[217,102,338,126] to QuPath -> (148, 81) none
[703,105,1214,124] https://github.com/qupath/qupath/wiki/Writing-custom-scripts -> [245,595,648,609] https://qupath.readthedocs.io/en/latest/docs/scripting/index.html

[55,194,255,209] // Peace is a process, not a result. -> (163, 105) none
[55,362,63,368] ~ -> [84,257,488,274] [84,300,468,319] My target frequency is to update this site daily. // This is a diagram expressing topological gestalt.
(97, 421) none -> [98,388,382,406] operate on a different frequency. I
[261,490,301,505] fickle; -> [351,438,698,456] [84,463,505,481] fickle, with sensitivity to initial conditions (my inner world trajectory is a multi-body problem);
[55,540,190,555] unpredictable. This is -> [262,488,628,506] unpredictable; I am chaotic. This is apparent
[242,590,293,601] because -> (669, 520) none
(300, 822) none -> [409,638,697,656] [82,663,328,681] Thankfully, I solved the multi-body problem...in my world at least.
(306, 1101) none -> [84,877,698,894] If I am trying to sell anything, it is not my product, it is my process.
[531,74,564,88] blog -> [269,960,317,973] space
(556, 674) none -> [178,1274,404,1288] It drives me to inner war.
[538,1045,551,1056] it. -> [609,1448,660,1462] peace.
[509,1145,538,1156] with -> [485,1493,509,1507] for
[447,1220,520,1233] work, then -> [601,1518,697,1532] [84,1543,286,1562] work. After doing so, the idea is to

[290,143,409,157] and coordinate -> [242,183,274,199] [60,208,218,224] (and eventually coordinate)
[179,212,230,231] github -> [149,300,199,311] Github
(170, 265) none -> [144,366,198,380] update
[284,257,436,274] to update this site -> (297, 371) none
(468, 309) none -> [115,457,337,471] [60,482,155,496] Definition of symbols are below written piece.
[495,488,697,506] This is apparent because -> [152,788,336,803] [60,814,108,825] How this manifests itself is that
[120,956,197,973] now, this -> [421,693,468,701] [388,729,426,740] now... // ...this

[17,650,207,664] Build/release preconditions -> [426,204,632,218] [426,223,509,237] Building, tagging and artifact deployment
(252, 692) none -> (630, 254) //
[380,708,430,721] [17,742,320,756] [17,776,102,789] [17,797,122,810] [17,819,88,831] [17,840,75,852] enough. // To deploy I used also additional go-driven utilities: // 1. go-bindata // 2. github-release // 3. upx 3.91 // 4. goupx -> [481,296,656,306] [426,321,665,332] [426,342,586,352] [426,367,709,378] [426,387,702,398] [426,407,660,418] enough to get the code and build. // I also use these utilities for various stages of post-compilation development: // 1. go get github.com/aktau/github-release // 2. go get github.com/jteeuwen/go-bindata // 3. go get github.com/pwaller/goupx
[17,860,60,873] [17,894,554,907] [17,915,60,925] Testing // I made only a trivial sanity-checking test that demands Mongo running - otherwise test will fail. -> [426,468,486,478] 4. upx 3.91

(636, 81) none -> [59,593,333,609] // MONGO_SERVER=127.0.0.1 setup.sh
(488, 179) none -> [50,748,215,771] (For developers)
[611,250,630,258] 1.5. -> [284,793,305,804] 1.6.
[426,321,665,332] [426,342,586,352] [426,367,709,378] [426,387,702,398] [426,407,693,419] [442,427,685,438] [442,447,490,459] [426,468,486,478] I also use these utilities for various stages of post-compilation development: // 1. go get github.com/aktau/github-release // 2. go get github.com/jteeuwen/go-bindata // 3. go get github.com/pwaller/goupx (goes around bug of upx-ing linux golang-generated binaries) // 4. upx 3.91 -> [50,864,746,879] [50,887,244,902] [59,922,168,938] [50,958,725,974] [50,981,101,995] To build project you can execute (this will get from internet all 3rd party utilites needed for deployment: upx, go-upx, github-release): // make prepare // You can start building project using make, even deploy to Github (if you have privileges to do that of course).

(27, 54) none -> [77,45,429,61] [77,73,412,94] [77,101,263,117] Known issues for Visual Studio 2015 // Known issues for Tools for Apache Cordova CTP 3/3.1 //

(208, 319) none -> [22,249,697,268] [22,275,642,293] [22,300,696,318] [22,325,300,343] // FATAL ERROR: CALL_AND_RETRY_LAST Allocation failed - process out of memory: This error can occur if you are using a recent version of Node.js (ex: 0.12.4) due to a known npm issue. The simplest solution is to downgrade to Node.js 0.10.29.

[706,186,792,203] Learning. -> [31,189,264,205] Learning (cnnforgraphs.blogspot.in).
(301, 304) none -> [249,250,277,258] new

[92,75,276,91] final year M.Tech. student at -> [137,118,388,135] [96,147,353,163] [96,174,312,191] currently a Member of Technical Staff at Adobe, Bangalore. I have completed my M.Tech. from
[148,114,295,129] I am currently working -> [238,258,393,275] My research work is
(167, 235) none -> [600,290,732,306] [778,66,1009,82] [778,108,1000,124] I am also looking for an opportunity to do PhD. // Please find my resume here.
--------------------------------------------------
TO-DO ITEM: Go through the material above and output exactly the lines from the one containing "(208, 319) none" through the one containing "(301, 304) none -> [249,250,277,258] new".

ANSWER FOR THIS EXERCISE:
(208, 319) none -> [22,249,697,268] [22,275,642,293] [22,300,696,318] [22,325,300,343] // FATAL ERROR: CALL_AND_RETRY_LAST Allocation failed - process out of memory: This error can occur if you are using a recent version of Node.js (ex: 0.12.4) due to a known npm issue. The simplest solution is to downgrade to Node.js 0.10.29.

[706,186,792,203] Learning. -> [31,189,264,205] Learning (cnnforgraphs.blogspot.in).
(301, 304) none -> [249,250,277,258] new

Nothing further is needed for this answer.